Aménager un open space : 11 m² par personne, acoustique et zones à ne pas oublier
Un open space réussi ne se limite pas à aligner des bureaux. Il doit organiser les flux, limiter le bruit, préserver la concentration et prévoir des espaces pour les appels, les réunions et les pauses. Avant de choisir le mobilier ou les couleurs, mieux vaut partir des usages réels : qui travaille avec qui, à quelle fréquence, avec quel niveau de confidentialité et avec quels besoins de mobilité.
Partir des usages avant de dessiner le plan
L’aménagement d’un open space commence par une lecture précise du travail effectué dans l’espace. Deux équipes commerciales en appels fréquents, un pôle comptable concentré et une direction qui reçoit des visiteurs n’ont pas les mêmes besoins. Le plan doit donc traduire l’organisation de l’entreprise, et non l’inverse.
Surface d’open space estimée
Note : Ces chiffres sont des repères de confort théoriques. Ils doivent être ajustés en fonction des circulations, zones de rangement, phone box, salles de réunion annexes et espaces de convivialité.
Mesurer, observer, hiérarchiser
La première étape consiste à prendre les dimensions du plateau, repérer les poteaux, les accès, les façades vitrées, les contraintes techniques et les zones de passage. Un plan 2D ou 3D aide à tester plusieurs implantations avant d’engager les achats. Il faut aussi observer les usages : réunions informelles, appels longs, besoins de stockage, pics de fréquentation liés au télétravail ou au flex office.

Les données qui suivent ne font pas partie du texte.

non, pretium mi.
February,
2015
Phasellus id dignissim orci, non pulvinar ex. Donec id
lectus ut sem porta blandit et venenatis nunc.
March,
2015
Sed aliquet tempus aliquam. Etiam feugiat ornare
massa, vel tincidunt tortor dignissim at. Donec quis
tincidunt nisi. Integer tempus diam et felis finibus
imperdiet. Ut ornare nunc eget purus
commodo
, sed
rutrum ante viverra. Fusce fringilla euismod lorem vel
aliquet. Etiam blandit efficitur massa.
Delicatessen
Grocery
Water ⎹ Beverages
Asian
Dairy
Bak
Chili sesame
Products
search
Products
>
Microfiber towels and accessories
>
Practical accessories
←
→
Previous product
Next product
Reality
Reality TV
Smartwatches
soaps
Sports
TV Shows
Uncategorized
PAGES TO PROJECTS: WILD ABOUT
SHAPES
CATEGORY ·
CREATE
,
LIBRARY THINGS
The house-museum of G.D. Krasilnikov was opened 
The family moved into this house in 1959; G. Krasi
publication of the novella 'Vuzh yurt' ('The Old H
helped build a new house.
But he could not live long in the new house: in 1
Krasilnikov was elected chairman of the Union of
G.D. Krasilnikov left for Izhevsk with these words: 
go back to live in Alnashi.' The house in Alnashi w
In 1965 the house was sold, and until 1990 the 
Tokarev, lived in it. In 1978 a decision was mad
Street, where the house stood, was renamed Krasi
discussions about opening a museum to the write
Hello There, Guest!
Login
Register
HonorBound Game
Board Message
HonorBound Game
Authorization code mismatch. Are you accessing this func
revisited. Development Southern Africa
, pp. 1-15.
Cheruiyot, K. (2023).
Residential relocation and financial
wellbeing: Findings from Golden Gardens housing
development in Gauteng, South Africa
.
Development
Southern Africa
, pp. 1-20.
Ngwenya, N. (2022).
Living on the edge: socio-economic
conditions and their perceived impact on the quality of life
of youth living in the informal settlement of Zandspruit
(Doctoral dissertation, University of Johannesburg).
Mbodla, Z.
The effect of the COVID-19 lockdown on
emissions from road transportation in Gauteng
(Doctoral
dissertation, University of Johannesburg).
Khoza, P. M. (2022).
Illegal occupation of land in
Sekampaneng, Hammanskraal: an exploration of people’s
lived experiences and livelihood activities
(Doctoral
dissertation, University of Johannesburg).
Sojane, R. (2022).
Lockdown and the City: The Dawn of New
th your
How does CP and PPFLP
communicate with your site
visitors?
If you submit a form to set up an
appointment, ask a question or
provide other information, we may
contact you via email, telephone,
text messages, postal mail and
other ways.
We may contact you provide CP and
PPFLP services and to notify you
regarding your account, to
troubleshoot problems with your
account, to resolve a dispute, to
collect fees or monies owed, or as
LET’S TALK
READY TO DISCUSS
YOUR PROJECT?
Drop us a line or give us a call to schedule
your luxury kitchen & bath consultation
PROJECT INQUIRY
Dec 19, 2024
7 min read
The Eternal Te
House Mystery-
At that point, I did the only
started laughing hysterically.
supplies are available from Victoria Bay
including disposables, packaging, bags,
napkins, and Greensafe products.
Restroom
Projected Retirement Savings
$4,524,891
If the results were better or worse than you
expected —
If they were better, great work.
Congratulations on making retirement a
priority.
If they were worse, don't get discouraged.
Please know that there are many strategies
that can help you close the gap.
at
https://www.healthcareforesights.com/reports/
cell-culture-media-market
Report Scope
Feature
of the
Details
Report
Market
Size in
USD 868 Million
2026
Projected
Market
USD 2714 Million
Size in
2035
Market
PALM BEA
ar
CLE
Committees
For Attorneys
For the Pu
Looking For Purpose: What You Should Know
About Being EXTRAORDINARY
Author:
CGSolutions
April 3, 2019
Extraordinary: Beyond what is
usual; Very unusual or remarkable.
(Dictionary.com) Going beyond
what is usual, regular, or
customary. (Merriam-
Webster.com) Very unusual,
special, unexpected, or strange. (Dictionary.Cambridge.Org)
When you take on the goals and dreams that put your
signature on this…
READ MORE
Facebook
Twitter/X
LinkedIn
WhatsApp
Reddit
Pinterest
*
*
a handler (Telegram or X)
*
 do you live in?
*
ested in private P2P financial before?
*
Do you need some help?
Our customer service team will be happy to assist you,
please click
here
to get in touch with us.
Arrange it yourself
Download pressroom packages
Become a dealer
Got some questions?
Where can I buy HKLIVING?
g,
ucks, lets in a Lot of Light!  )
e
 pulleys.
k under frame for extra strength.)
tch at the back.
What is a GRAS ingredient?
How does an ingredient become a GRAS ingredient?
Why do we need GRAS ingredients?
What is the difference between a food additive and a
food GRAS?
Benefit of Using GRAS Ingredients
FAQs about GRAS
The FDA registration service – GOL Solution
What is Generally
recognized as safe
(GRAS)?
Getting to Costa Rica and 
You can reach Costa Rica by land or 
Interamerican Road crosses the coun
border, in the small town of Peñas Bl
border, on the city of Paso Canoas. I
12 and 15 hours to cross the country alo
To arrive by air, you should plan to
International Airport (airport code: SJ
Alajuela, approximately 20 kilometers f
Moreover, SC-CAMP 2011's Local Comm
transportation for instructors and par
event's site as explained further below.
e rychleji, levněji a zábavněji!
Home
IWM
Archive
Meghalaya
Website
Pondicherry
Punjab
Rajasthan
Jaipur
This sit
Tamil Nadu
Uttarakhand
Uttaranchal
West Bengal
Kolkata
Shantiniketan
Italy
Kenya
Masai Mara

Une bonne méthode consiste à classer les activités selon trois niveaux : travail concentré, collaboration, confidentialité. Ce tri évite de placer côte à côte des collaborateurs dont les rythmes se contredisent. Il permet aussi d’identifier les zones indispensables : postes fixes, postes partagés, phone box, salle de réunion, espace détente, rangements et circulation centrale.
Regrouper les équipes sans créer de silos
Répartir les équipes par pôles facilite les échanges quotidiens, mais l’open space ne doit pas devenir une suite de blocs fermés. Les équipes qui collaborent souvent gagnent à être proches, tandis que les métiers bruyants ou très sollicités doivent être légèrement décrochés du cœur du plateau. Des cloisons basses, des plantes, des rangements ou des panneaux acoustiques peuvent marquer ces limites sans fermer l’espace.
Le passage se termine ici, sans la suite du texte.